Three other species were formerly assigned to this genus: S. semihians, S. protapirinus, and S. primaevus. The first has been reassigned to Cardiolophus, and the second and third synonymized as Hyracotherium protapirinus.

== Paleobiology ==
S. tapirinus lived in patchy woodlands near streams, an environment it shared with a smaller species of perissodactyl, Hyracotherium vasacciense. Other inhabitants of these environments included lemur-like and tarsier-like early primates, and flesh-eating creodonts. Analysis of its teeth and fossil pollen suggests that while Systemodon did not have the high-crowned molars needed to chew grass, it did not eat forest plants as has often been assumed for early ungulates, but browsed instead on forbs and flowers in more open areas. Both females and males had enlarged canine teeth.

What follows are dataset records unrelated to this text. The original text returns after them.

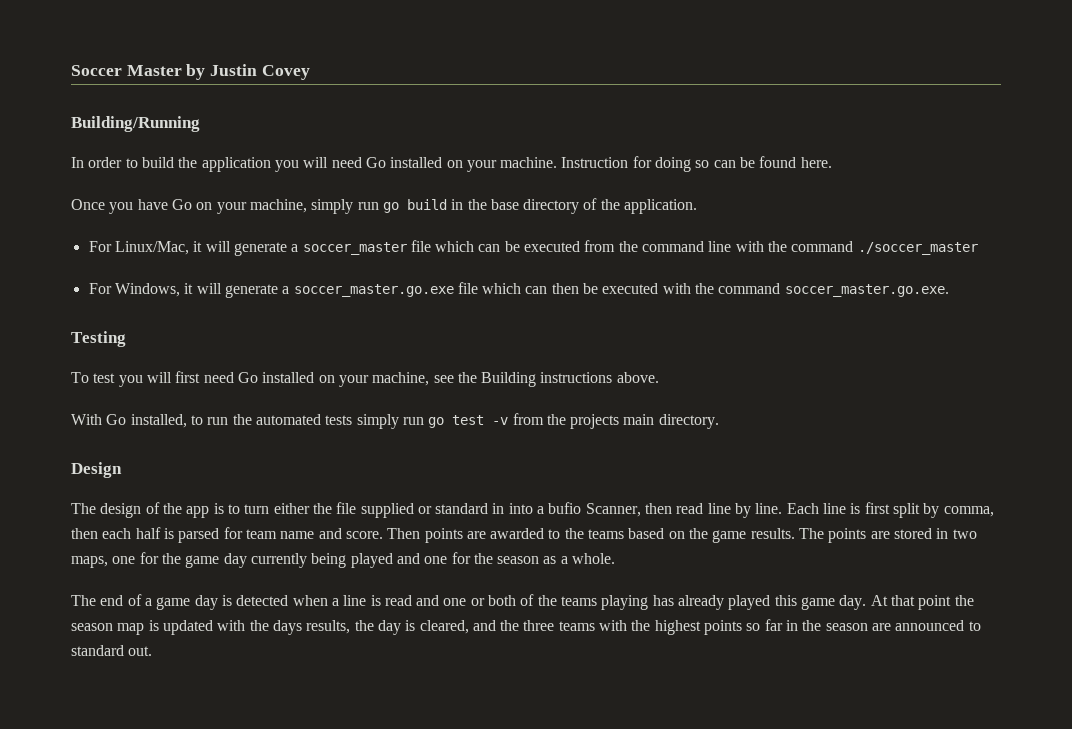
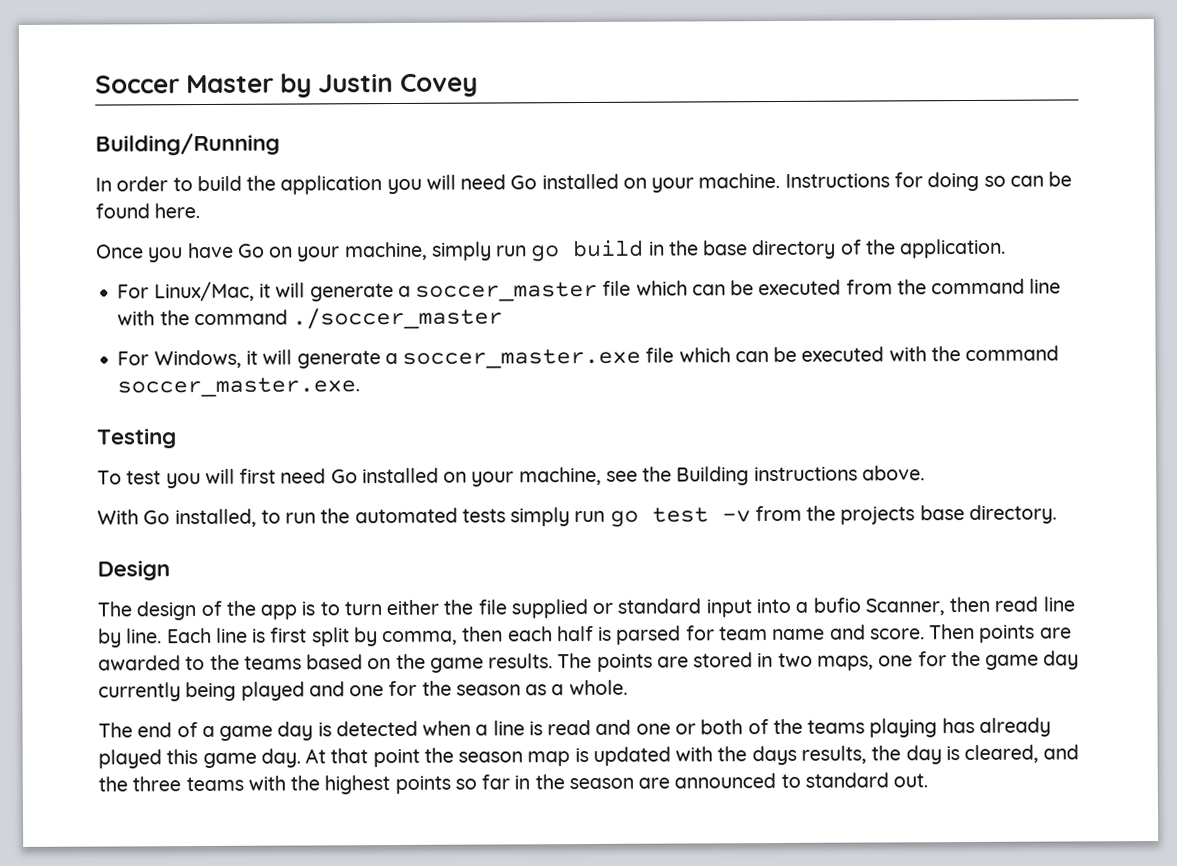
[561,157,629,168] Instruction -> [784,173,890,188] Instructions
[293,282,579,297] soccer_master.go.exe file which can then -> [402,347,769,369] soccer_master.exe file which can
[784,284,949,297] soccer_master.go.exe. -> [117,377,361,398] soccer_master.exe.
[623,414,655,425] main -> [919,505,965,521] base
[492,503,505,514] in -> [705,599,752,618] input

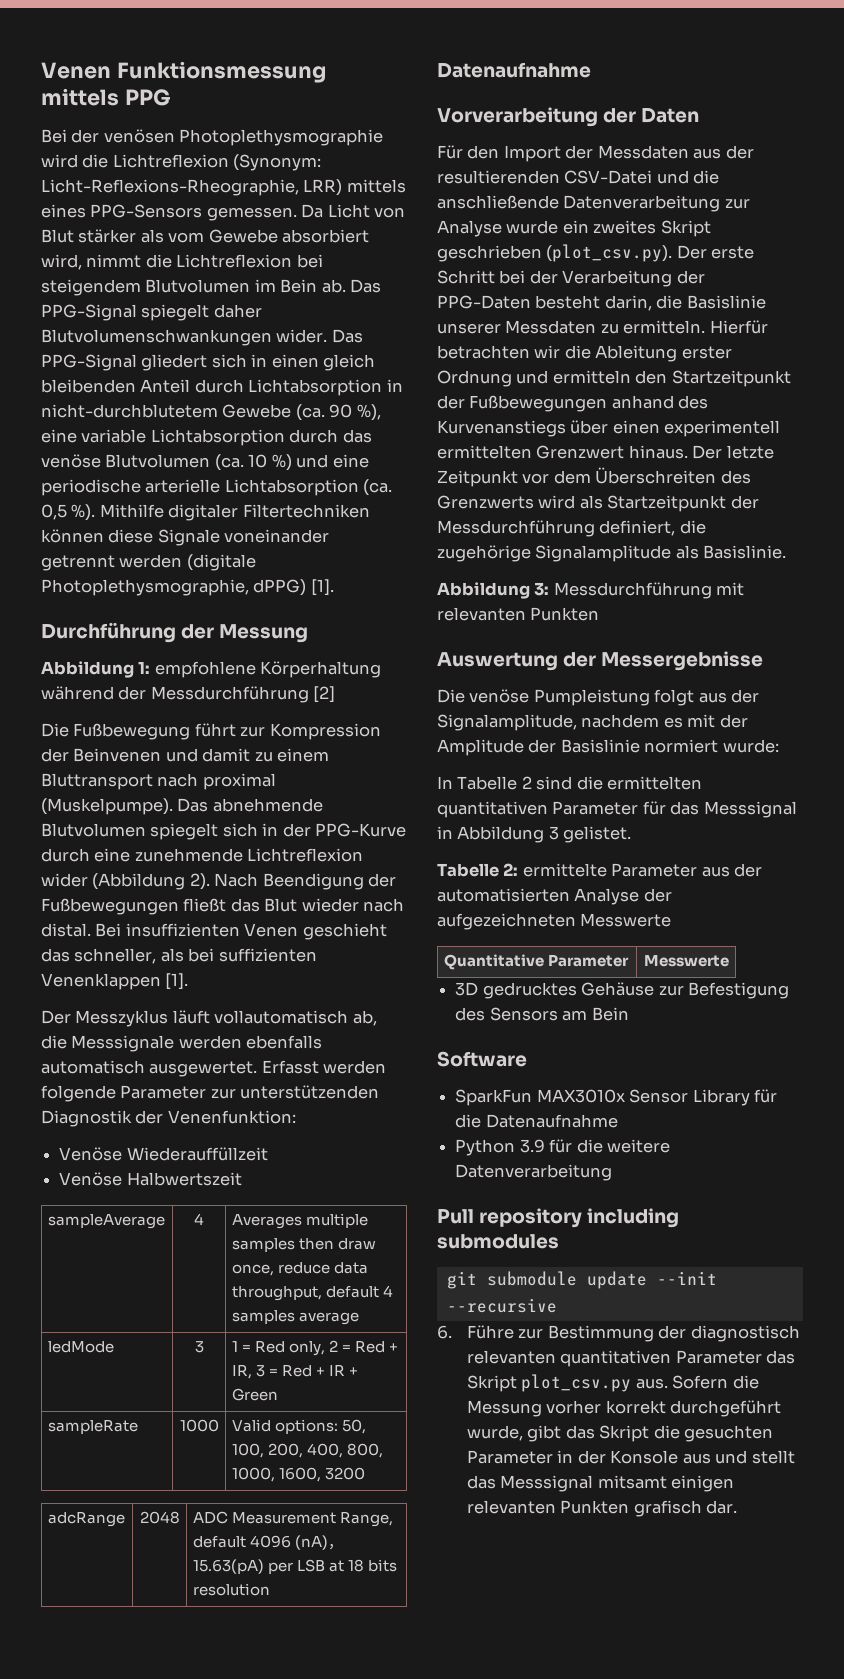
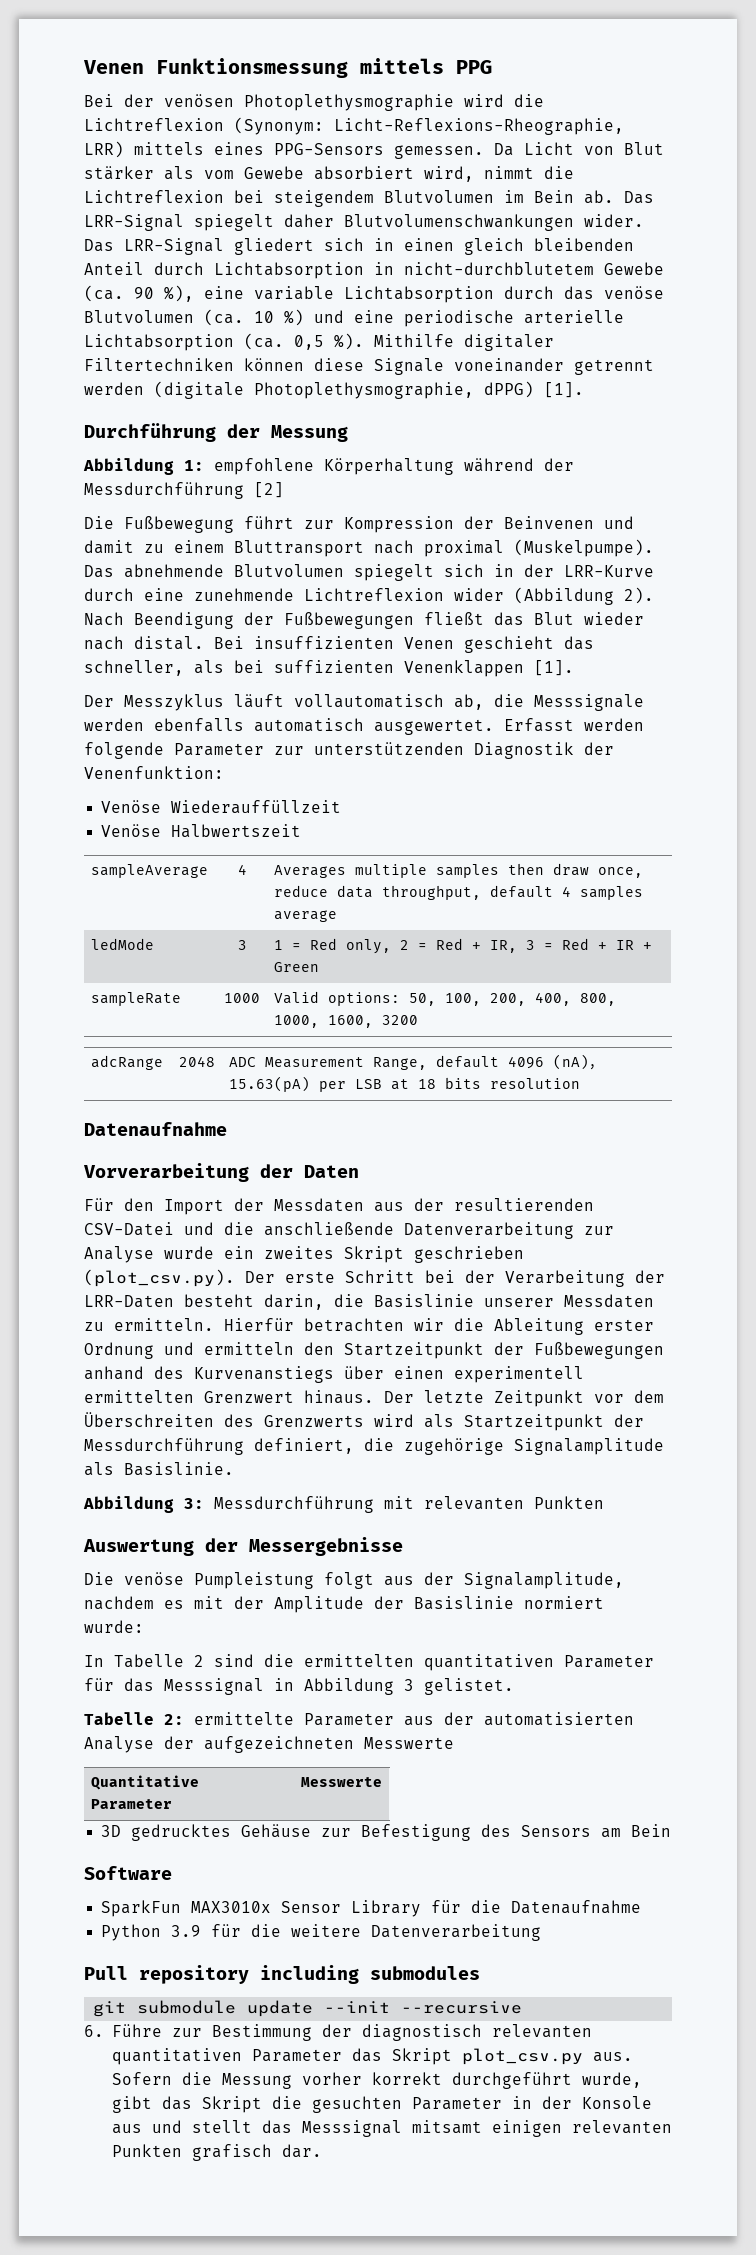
[41,304,137,321] PPG-Signal -> [84,214,184,231] LRR-Signal
[41,354,137,371] PPG-Signal -> [124,238,224,255] LRR-Signal
[315,823,407,837] PPG-Kurve -> [564,565,654,577] LRR-Kurve
[437,295,531,309] PPG-Daten -> [84,1295,174,1308] LRR-Daten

Fossils show two clear adult size groups that indicate sexual dimorphism, with male skulls about 15% larger than females, with 40% larger canine teeth. The presence of the genus coincides with a cooling and drying period where the closed tropical forests of the Paleocene-Eocene Thermal Maximum gave way to new, more open environments similar to modern park woodlands and savannas. Based on comparison with the anatomy and habits of living ungulates, it is likely that Systemodon lived in female groups, herding together as protection from predators in open spaces or to make the best use of localized patches of food in mixed environments. Prime-age males may have competed with each other to live in these groups, and used their canines in ritualized competitive battles or displays.